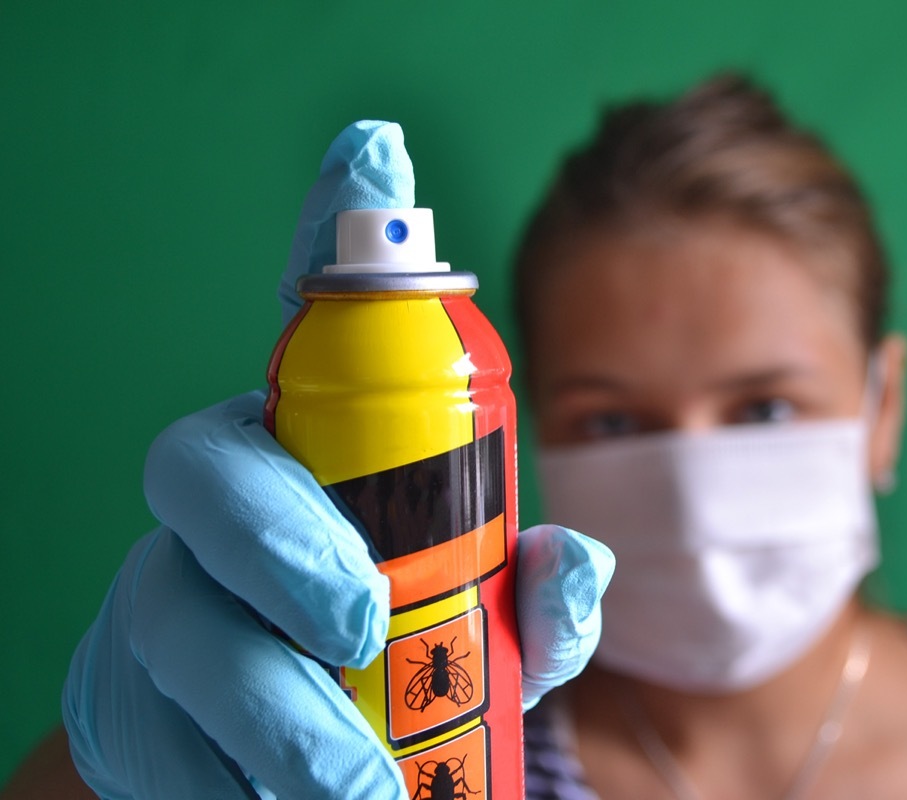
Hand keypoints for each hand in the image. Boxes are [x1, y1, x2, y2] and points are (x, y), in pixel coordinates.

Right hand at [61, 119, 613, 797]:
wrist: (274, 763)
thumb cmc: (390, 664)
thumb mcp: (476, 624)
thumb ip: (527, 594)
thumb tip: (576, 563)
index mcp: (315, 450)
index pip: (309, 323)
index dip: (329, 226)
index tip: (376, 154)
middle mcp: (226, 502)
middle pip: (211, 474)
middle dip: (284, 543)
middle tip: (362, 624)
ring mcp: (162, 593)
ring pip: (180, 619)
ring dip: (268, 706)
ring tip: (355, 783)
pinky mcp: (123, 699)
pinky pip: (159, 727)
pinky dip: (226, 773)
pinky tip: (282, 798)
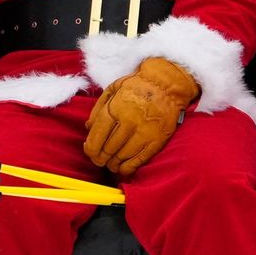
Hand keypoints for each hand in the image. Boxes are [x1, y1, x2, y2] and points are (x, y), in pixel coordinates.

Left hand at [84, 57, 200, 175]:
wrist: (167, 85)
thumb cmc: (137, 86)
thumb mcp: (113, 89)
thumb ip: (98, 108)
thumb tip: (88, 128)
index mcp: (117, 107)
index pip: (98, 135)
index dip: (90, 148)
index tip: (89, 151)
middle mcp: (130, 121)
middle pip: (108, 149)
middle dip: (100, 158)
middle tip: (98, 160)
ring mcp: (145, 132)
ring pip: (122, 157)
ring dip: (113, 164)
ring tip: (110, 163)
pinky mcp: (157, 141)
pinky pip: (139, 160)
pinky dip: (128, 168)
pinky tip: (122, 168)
* * *
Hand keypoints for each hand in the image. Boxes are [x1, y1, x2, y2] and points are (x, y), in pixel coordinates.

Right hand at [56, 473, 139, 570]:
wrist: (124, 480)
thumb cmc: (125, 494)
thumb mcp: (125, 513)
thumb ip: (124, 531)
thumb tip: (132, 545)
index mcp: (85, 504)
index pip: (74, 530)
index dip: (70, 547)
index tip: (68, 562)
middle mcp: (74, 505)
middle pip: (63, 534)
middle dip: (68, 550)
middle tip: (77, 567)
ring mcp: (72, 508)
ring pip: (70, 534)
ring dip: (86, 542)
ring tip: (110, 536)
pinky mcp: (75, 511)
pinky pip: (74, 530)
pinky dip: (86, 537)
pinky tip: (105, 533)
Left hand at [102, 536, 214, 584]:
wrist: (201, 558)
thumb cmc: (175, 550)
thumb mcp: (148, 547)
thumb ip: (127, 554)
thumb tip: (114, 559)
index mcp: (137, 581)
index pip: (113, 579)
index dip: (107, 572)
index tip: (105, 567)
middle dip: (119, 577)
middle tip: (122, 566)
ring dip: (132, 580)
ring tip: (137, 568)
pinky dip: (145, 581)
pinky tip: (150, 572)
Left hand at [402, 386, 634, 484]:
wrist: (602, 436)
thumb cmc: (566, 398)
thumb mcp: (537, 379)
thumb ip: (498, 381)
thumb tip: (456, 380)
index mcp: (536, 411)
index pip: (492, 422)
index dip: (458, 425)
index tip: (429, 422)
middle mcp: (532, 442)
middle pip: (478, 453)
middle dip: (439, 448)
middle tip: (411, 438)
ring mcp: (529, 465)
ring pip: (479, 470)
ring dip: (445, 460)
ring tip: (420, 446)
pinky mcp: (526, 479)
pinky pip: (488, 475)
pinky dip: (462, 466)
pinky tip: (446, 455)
...
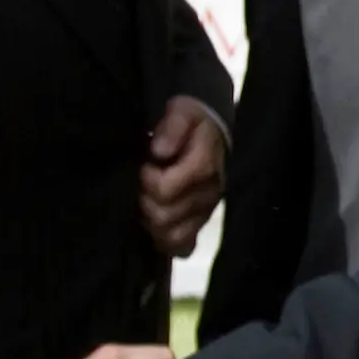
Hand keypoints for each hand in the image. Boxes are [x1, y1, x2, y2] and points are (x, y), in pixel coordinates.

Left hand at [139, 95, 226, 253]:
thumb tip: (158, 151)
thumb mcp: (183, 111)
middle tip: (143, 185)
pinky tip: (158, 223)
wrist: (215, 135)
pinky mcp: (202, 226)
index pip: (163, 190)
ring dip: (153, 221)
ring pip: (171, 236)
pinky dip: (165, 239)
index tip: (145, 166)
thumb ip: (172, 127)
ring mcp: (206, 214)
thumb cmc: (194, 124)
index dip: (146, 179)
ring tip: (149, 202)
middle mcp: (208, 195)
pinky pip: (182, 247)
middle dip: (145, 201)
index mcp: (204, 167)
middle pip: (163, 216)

> What is expected: In the listing above, find the line containing "thumb mcp: (537, 379)" and the line containing "pinky dip: (462, 466)", then repeat those two lines and everything between them exactly.

> Answer space:
thumb mcp: (537, 379)
thumb ip: (498, 381)
thumb tip: (456, 380)
index mcp: (536, 411)
index pip: (492, 422)
index dip: (458, 425)
index tip: (429, 422)
middle mcp: (532, 442)
middle pip: (478, 453)
middle dip: (439, 448)
middle tip: (411, 438)
ring mcp: (529, 465)
ring pip: (479, 470)
ring dip: (445, 460)
ring tip: (420, 446)
pinky mcp: (526, 479)
pinky pip: (488, 475)
pinky dip: (462, 466)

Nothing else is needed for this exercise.